Dans l'arrêt, le terme «démocratie directe» apparaît deux fois. Pensez-vous que vos collègues juges connaissent suffisamment le système politique suisse?
La fonction première du juge national est d'attirer l'attention des autres juges sur de telles particularités nationales qu'ils ne connaissent peut-être pas. Et vous pouvez être assurés que c'est ce que j'ai fait.

Sur les 17 juges, seul le Britannique a voté contre le point décisif. Comment expliquez-vous cela?
La violation de l'article 6, c'est-à-dire l'absence d'accès aux tribunaux suisses, a fait l'unanimité. C'est également l'avis de notre collègue britannique Tim Eicke. En revanche, il n'a pas été d'accord avec la violation substantielle de l'article 8, du droit à la vie privée. Il a considéré la matière plus du point de vue de la procédure que du contenu. C'est tout ce que je souhaite dire à ce sujet. Je ne peux pas commenter le point de vue de mon collègue.

Le professeur de droit international Andreas Müller a déclaré dans les journaux de Tamedia que la CEDH avait «un peu déplacé la frontière entre le droit et la politique». Peut-on dire qu'elle a franchi la limite de la séparation des pouvoirs?
Monsieur Müller a dit en premier lieu qu'il ne s'agissait pas d'un jugement politique. Si des droits sont violés, les juges doivent intervenir. C'est une action judiciaire normale. Permettez-moi de vous expliquer encore quelque chose à ce sujet.

S'il vous plaît.
Il y a des obligations négatives et des obligations positives. Par exemple, l'obligation négative de ne pas tuer ses semblables ou de ne pas leurs nuire. Mais il y a aussi des obligations positives: l'État a l'obligation positive de protéger la vie et la santé des citoyens. Ne pas agir peut aussi être une violation du droit. Cela reste du droit et ce n'est pas de la politique.

Cet arrêt contraint la Suisse à prendre des mesures pour atteindre plus rapidement les objectifs climatiques fixés par l'Accord de Paris. Pourtant, la Suisse ne voulait pas de telles mesures et cela s'est notamment manifesté dans sa politique intérieure. Peut-on lire ça comme une forme d'intervention dans la politique suisse?

Extraits d'un jeu de données spatiales

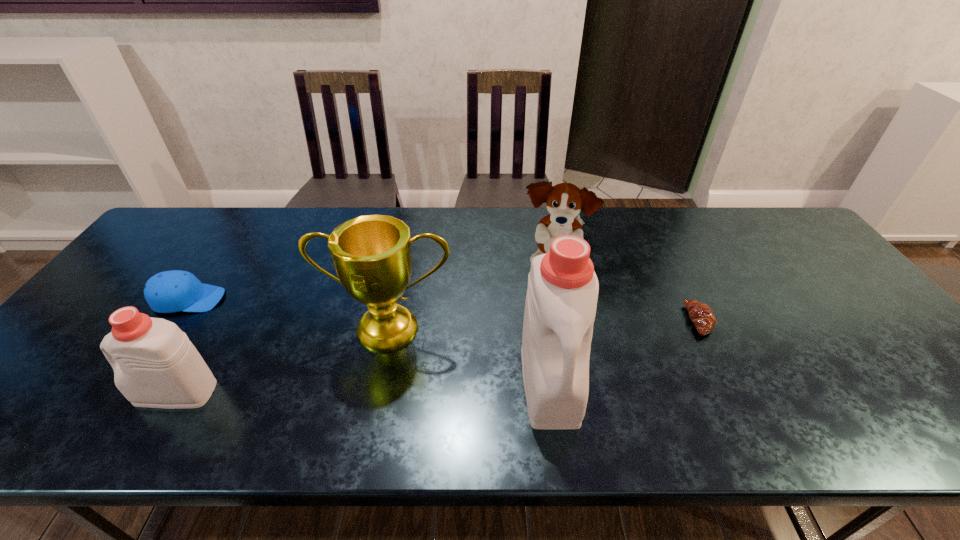
This screenshot has width=960, height=540. I want to click on the second closest object to the cap, so click(x=371, y=254).

Select which object appears as the third closest to the puppy. Please provide its 2D coordinates. Your answer should be formatted as a tuple, i.e. [(x, y)], where the tuple contains the x and y coordinates of a point satisfying the conditions above.

[(701, 314)]

Where is `vacant space that satisfies the following two spatial constraints: 1. on the front-facing side of the rightmost object; 2. on the right side of the cap`? The width and height of the screenshot is (960, 540). vacant space that satisfies the following two spatial constraints: 1. on the front-facing side of the rightmost object; 2. on the right side of the cap is located at coordinates (174, 320).

Where is `vacant space that satisfies the following two spatial constraints: 1. on the face of the puppy; 2. on the handle side of the shorter detergent`? The width and height of the screenshot is (960, 540). vacant space that satisfies the following two spatial constraints: 1. on the face of the puppy; 2. on the handle side of the shorter detergent is located at coordinates [578, 393].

Liste des tâches =>
1/ Dites si chacune des affirmations suivantes concorde avec l'entretien, en répondant par oui ou par non et en citant mot pour mot le passage qui tranche. (a) La violation de l'article 6 a été reconnue à l'unanimité. (b) Tim Eicke a approuvé la violation substantielle de l'article 8. (c) Le terme «démocratie directe» apparaît trois fois dans l'arrêt.
2/ Dans les enregistrements, recopiez à l'identique, s'il vous plaît, uniquement les lignes allant de celle qui contient « [(701, 314)] » à celle qui contient « coordinates (174, 320). », ces deux lignes comprises.
L'entretien et les enregistrements sont deux matériaux distincts, sans lien entre eux.

Réponses par tâche =>
1/
(a) Oui : «La violation de l'article 6, c'est-à-dire l'absence d'accès aux tribunaux suisses, a fait l'unanimité.»
(b) Non : «En revanche, il n'a pas été d'accord avec la violation substantielle de l'article 8, du droit à la vie privée.»
(c) Non : «Dans l'arrêt, le terme «démocratie directe» apparaît deux fois.»

2/
[(701, 314)]

Where is `vacant space that satisfies the following two spatial constraints: 1. on the front-facing side of the rightmost object; 2. on the right side of the cap`? The width and height of the screenshot is (960, 540). vacant space that satisfies the following two spatial constraints: 1. on the front-facing side of the rightmost object; 2. on the right side of the cap is located at coordinates (174, 320).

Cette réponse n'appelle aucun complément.